Axe to fall on Jamaica public service

KINGSTON, Jamaica, September 30, 2009 – Positions in the Bruce Golding Cabinet will be among those cut as the Jamaica government sends home workers, closes state agencies and merges others, in an attempt to slash a wage bill that the Prime Minister says can no longer be sustained.

Golding insisted that there was no choice but to trim the 117,000-member public service if the government was to remain viable and he said a special unit will to be set up in the Office of the Prime Minister to look at modernising and restructuring the country’s entire public service.

“Some departments and agencies will have to be eliminated. Some will have to be merged,” the Prime Minister said.

He made the announcements in a highly anticipated speech that was not delivered until minutes before one o’clock this morning, after the Standing Finance Committee of Parliament ended a marathon 13-hour session that began at 10 am yesterday.

Golding also said that agencies which collect fees for their services – like the Registrar General’s Department and the Firearm Licensing Authority –will be forced to finance their own operations.

Golding said all these moves would not only reduce the wage bill – which he put earlier this month at J$127 billion (US$1.44 billion) – but result in greater efficiency.

However, he gave no indication as to how many workers would be affected by the adjustments or when the changes would occur.

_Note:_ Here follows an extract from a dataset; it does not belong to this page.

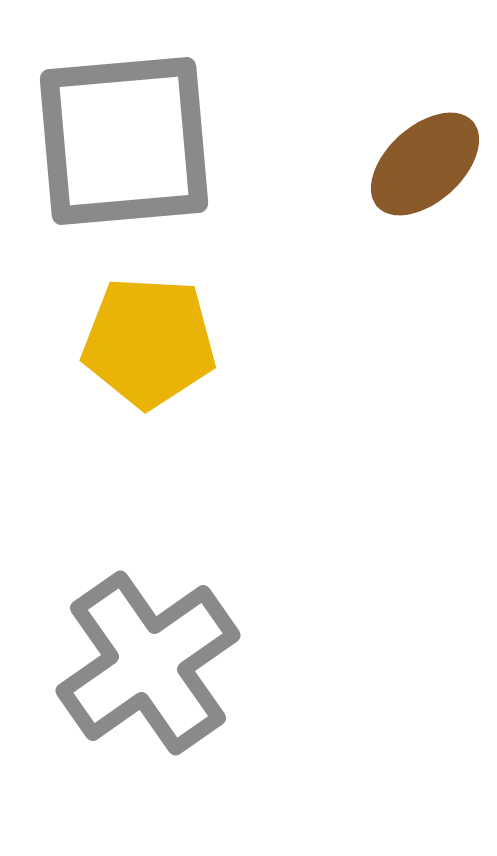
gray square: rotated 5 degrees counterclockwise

The Prime Minister’s announcement comes a month and a half after he said his government was determined to avoid job cuts in the public sector.

“There are going to be some serious expenditure cuts this year…We do not propose in those cuts to make any worker redundant,” he said in August during CVM’s current affairs programme, ‘Direct’.

“Our public sector wage bill is now some 10.8 per cent of Gross Domestic Product (GDP). Our commitment over the medium term (three years) is to get that percentage down to below nine per cent; nothing above nine. Any wage adjustment during that period will have to be consonant with that target,” Golding said at the time.

However, over the weekend, the Prime Minister put Jamaicans on warning that some major changes would have to be made to government spending in order to pull the country out of its financial hole.

Earlier this month, former minister without portfolio in the finance ministry Don Wehby revealed that the International Monetary Fund (IMF), which Jamaica has approached for US$1.2 billion in balance of payment support, had suggested that the public sector wage bill be cut.

Wehby, who has since returned to the private sector after serving the Golding Cabinet for two years, said it was proposed that it be slashed by about J$15 billion (US$170.3 million).

Meantime, during yesterday’s session of Parliament, Finance Minister Audley Shaw announced what he described as “a minimal tax package”, with increases on Departure Tax, as well as the General Consumption Tax (GCT) on telephone calls and instruments, to fill the J$1.7 billion (US$19.3 million) budget gap.

Those taxes will come into effect from tomorrow.